** BEGIN **
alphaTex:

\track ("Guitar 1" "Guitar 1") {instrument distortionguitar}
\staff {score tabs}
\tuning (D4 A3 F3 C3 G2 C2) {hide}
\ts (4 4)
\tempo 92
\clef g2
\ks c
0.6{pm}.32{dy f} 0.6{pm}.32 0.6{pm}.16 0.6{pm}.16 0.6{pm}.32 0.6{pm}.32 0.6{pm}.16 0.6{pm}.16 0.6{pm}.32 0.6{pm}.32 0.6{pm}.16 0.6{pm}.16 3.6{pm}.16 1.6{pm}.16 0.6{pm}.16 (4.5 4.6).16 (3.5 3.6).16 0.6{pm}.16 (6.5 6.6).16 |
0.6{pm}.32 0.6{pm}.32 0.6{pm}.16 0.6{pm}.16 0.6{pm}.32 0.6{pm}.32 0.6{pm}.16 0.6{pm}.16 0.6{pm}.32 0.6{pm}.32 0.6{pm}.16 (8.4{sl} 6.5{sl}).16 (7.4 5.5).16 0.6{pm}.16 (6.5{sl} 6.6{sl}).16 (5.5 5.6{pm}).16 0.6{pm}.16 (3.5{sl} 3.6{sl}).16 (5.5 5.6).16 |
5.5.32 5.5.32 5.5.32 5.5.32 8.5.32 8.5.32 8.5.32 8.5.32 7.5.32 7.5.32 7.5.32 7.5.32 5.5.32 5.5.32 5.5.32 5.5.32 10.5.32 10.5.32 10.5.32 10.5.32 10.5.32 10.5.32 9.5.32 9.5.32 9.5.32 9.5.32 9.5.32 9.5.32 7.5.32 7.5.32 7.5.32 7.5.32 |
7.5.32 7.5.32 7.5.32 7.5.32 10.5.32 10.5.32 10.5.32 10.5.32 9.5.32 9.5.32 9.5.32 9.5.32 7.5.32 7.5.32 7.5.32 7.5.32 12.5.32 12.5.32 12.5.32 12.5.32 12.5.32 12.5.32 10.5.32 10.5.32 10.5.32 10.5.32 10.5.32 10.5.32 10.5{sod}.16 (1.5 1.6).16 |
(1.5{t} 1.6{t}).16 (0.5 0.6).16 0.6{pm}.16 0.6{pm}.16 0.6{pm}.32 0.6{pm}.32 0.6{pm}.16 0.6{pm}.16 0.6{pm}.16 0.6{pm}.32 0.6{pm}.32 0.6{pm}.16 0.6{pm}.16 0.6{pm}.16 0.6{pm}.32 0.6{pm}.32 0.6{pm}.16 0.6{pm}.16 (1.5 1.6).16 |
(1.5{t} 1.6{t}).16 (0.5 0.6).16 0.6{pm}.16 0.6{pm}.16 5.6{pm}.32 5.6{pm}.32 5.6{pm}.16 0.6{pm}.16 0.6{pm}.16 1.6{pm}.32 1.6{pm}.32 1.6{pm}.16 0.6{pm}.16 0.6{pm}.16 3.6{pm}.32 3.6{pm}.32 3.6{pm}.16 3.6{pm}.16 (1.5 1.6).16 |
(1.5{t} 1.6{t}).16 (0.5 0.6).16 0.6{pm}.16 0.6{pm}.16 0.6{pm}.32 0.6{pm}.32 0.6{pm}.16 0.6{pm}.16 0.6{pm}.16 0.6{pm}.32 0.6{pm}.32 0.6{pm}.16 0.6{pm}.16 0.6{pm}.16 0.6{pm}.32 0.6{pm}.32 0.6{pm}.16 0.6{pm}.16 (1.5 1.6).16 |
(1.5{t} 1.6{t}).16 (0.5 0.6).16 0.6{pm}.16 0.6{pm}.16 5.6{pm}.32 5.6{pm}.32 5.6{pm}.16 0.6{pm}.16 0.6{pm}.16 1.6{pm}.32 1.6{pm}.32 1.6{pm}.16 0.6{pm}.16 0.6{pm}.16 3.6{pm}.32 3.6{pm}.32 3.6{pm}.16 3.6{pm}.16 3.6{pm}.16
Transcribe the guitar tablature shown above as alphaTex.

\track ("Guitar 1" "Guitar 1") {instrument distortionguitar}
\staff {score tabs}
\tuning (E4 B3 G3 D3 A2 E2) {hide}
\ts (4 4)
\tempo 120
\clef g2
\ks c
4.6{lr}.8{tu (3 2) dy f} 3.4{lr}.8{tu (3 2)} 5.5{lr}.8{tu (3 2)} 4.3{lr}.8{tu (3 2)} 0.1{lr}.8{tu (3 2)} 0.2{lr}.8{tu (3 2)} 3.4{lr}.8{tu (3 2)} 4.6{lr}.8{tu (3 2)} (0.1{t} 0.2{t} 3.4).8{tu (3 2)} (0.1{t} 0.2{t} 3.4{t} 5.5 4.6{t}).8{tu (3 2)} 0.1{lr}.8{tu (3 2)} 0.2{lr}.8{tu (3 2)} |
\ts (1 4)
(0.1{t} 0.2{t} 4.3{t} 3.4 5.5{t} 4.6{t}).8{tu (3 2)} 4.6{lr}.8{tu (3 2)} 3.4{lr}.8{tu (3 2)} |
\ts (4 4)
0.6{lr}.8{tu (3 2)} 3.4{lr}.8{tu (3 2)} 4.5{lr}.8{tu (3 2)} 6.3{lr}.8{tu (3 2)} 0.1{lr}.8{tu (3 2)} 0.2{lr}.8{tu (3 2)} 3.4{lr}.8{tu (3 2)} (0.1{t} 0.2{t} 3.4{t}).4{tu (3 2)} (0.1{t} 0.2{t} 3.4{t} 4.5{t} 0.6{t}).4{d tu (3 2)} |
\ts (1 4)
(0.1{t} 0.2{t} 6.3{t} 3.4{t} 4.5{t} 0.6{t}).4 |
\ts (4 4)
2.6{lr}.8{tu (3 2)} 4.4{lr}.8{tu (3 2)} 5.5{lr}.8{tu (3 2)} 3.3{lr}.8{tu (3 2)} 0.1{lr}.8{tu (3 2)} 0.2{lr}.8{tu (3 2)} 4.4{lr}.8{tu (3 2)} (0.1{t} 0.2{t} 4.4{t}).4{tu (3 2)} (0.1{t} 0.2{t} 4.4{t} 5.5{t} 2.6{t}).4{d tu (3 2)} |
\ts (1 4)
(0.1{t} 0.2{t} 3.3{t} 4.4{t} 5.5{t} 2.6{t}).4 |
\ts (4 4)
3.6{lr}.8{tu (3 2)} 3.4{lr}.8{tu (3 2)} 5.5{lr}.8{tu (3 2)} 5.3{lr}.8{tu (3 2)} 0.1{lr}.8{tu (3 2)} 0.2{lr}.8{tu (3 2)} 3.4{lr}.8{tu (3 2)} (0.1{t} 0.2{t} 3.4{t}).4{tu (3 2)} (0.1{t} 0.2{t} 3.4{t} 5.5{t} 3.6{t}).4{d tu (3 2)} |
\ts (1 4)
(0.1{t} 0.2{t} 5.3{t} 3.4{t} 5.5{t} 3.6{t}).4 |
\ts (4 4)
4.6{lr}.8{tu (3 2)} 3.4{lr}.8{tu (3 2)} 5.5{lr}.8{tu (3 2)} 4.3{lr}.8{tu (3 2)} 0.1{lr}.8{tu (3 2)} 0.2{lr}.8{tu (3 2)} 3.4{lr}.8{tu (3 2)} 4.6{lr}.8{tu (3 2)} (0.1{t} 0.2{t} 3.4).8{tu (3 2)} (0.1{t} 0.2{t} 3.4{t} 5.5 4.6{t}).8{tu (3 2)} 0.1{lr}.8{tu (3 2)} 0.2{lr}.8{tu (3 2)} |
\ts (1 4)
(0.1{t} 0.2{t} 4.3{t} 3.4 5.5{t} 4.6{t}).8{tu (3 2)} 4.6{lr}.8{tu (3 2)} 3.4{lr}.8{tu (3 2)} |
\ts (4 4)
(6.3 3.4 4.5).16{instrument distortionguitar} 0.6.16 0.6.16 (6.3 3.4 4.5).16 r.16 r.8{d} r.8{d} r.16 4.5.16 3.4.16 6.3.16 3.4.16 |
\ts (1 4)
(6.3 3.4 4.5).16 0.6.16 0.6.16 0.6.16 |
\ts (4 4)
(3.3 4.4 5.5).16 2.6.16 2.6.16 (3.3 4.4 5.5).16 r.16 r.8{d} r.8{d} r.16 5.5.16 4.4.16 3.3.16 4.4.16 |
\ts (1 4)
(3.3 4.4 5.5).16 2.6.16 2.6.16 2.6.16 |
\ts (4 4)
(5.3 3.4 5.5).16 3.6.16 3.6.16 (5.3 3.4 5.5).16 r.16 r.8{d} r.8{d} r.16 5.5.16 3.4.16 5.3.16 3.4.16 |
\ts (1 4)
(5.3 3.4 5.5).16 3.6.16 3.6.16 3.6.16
** END **
* [Work required]: Pull out every line in the rows above that contains the string "hide".

* [Written answer]:
\tuning (D4 A3 F3 C3 G2 C2) {hide}
\tuning (E4 B3 G3 D3 A2 E2) {hide}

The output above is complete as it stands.